Provided data:
▼▼▼

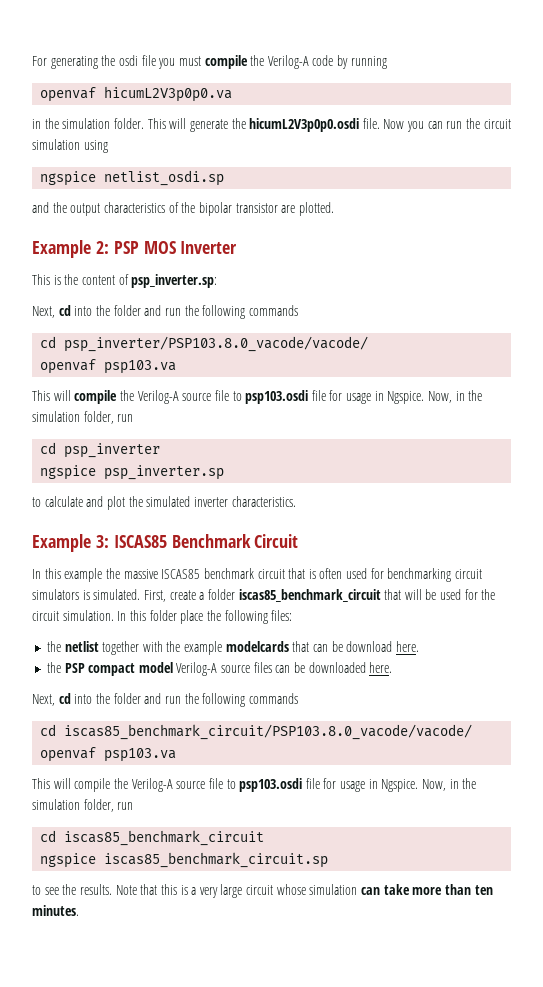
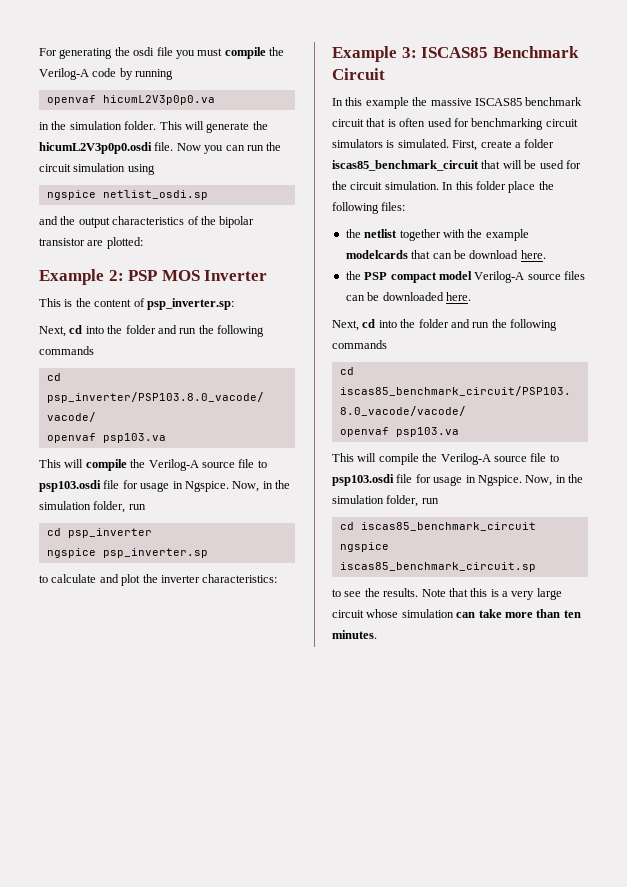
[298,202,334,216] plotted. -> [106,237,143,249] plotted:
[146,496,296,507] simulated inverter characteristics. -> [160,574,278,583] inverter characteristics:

▲▲▲
▼▼▼

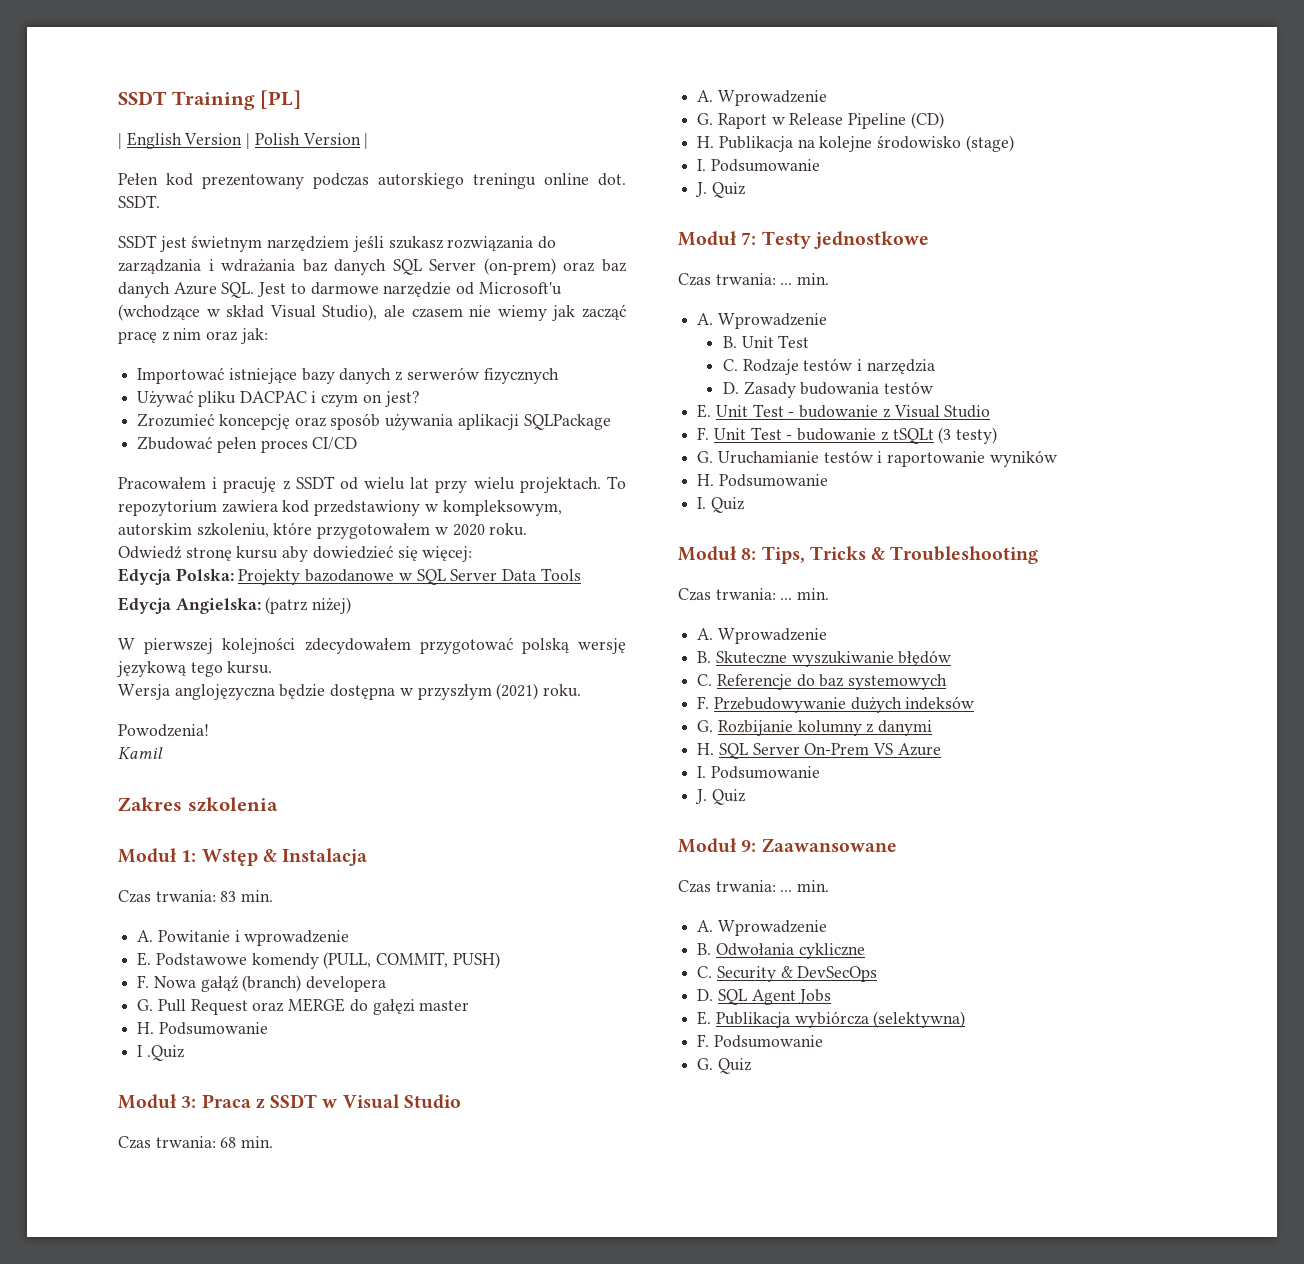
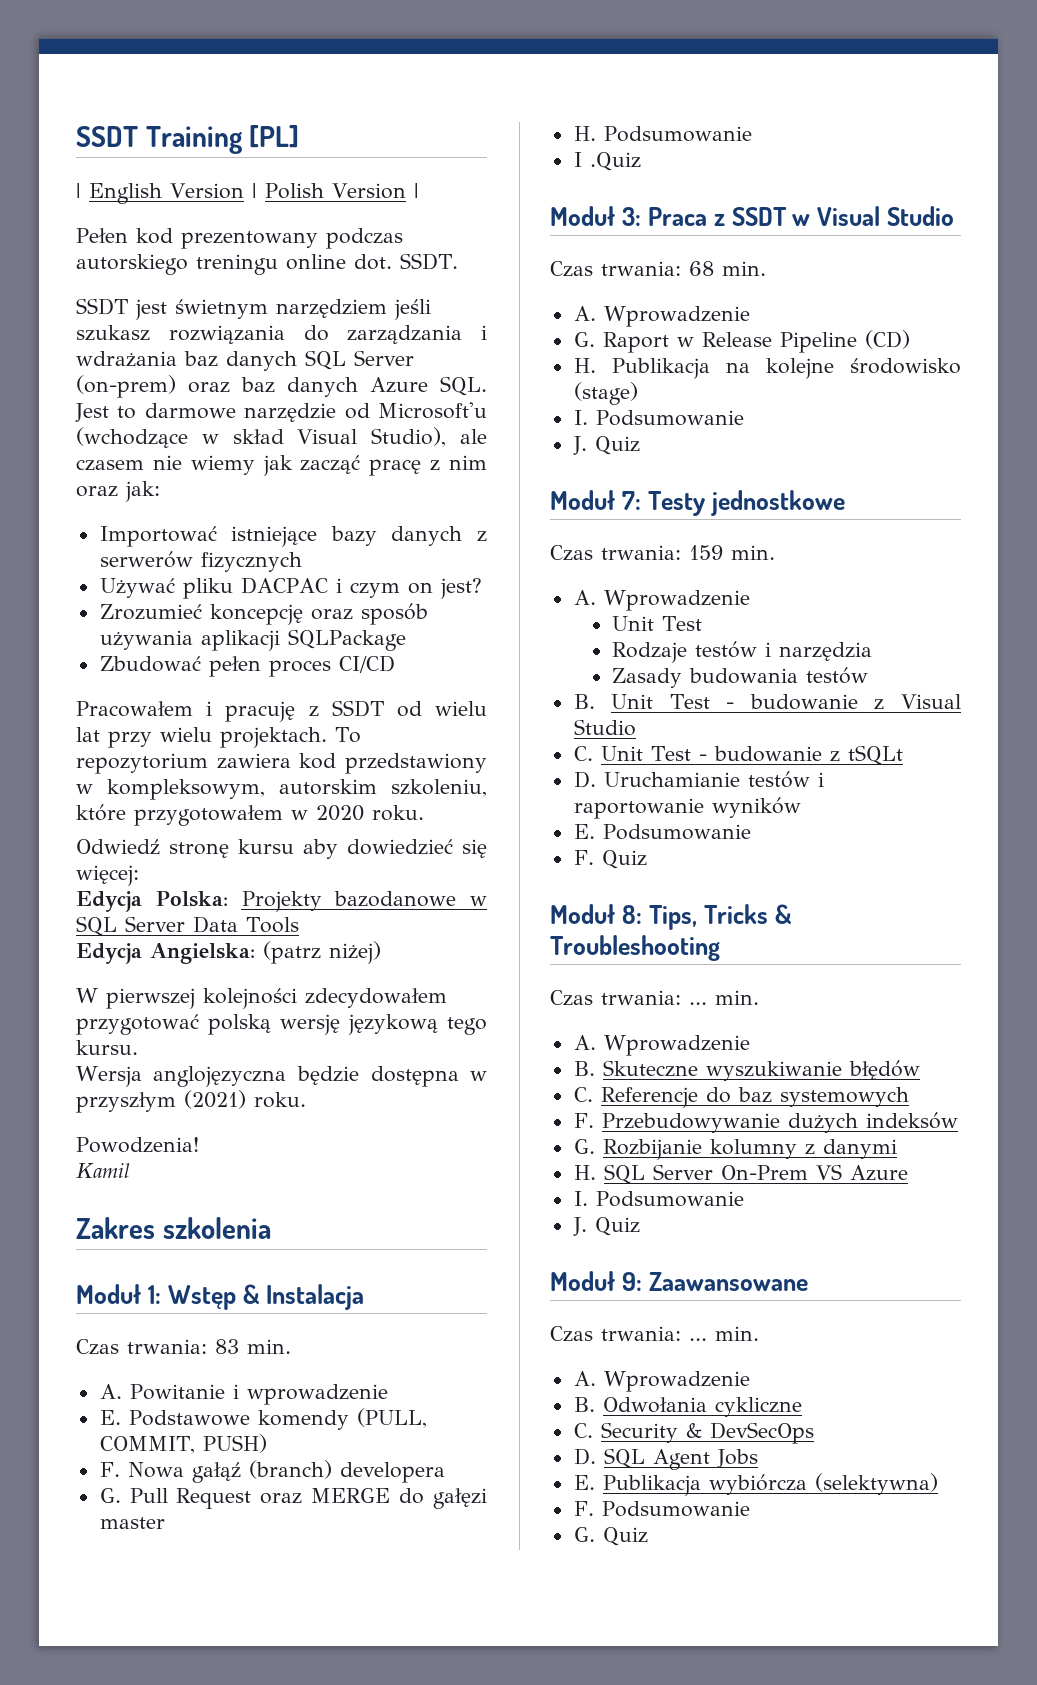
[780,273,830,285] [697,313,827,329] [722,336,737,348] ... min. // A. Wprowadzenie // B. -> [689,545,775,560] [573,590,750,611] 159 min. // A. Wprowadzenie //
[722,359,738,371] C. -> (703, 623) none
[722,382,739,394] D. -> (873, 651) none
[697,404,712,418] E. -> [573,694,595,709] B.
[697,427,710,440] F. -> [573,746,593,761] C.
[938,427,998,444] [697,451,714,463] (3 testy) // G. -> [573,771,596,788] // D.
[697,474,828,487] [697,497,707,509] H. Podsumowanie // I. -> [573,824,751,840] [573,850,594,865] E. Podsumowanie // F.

▲▲▲
▼▼▼

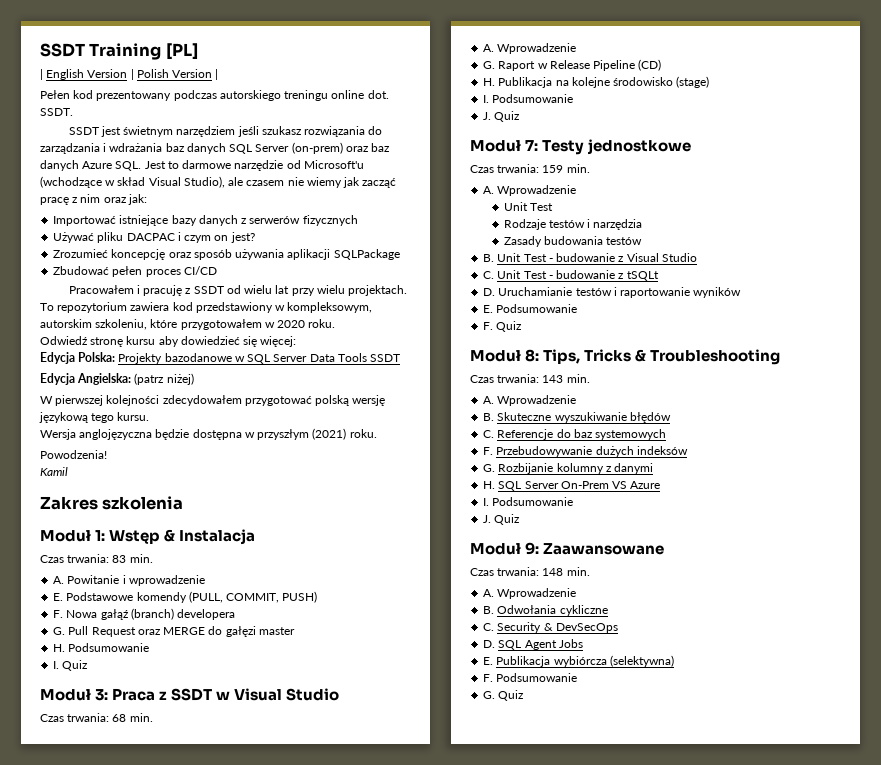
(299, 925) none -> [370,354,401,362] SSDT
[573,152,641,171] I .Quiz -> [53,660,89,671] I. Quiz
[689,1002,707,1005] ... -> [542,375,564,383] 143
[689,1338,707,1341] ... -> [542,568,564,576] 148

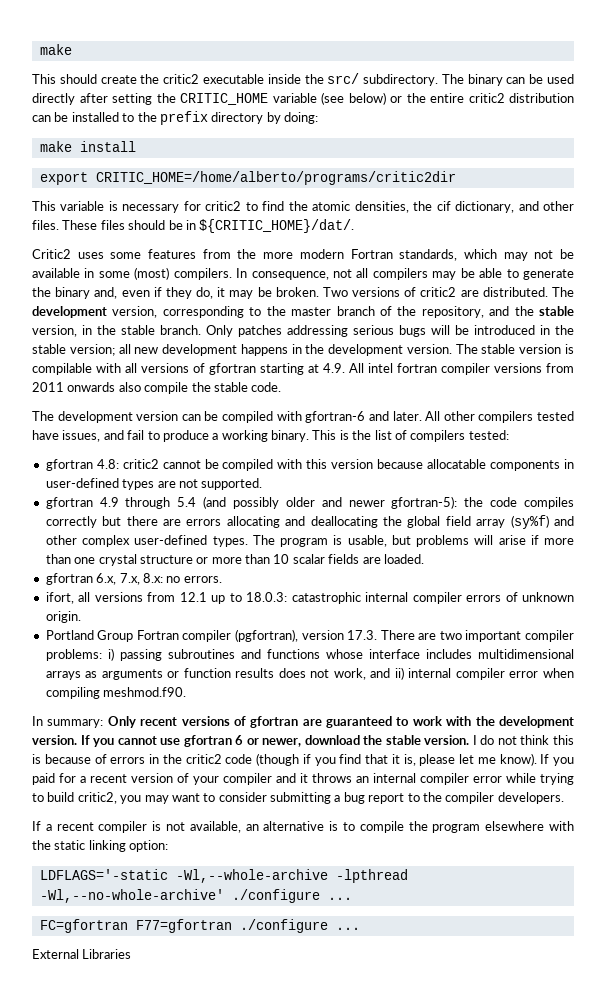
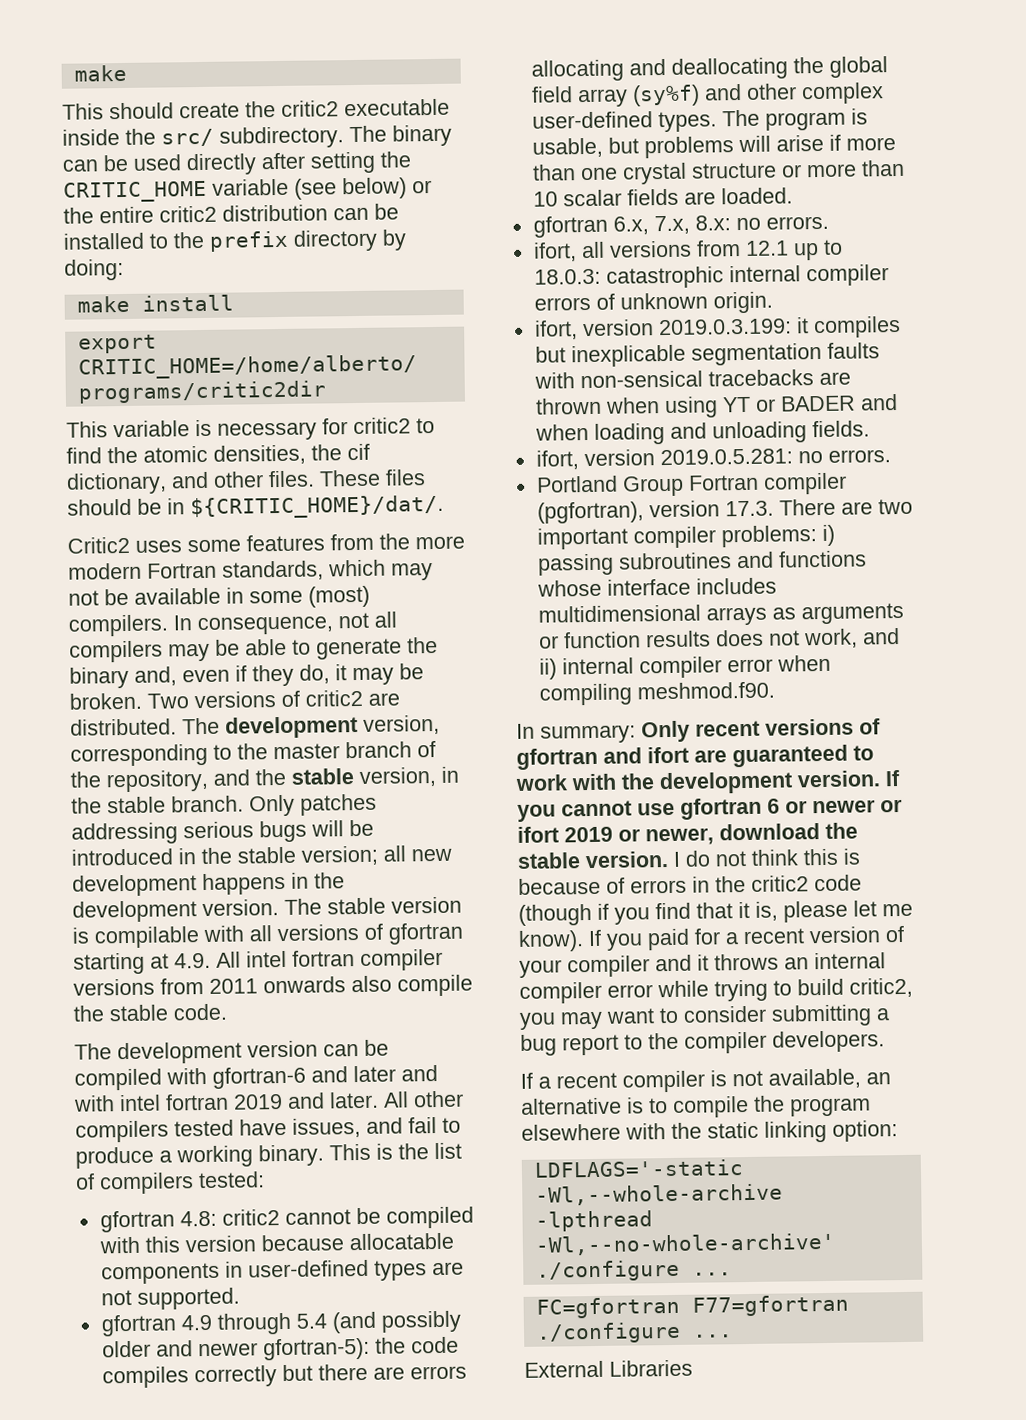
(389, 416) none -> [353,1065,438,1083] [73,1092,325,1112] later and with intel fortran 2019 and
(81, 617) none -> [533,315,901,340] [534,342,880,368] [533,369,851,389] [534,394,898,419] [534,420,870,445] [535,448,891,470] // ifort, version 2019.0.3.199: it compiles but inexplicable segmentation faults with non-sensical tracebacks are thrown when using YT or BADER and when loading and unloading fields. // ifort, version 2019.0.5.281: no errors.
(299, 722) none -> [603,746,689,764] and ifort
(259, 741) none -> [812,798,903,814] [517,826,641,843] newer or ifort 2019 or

▲▲▲

The task: Could you repeat, exactly, only the lines above starting at the one that has "[689,1002,707,1005] ... ->" and stopping after the one that has "(259, 741) none", without the pictures?

Worked solution:
[689,1002,707,1005] ... -> [542,375,564,383] 143
[689,1338,707,1341] ... -> [542,568,564,576] 148

(389, 416) none -> [353,1065,438,1083] [73,1092,325,1112] later and with intel fortran 2019 and
(81, 617) none -> [533,315,901,340] [534,342,880,368] [533,369,851,389] [534,394,898,419] [534,420,870,445] [535,448,891,470] // ifort, version 2019.0.3.199: it compiles but inexplicable segmentation faults with non-sensical tracebacks are thrown when using YT or BADER and when loading and unloading fields. // ifort, version 2019.0.5.281: no errors.
(299, 722) none -> [603,746,689,764] and ifort
(259, 741) none -> [812,798,903,814] [517,826,641,843] newer or ifort 2019 or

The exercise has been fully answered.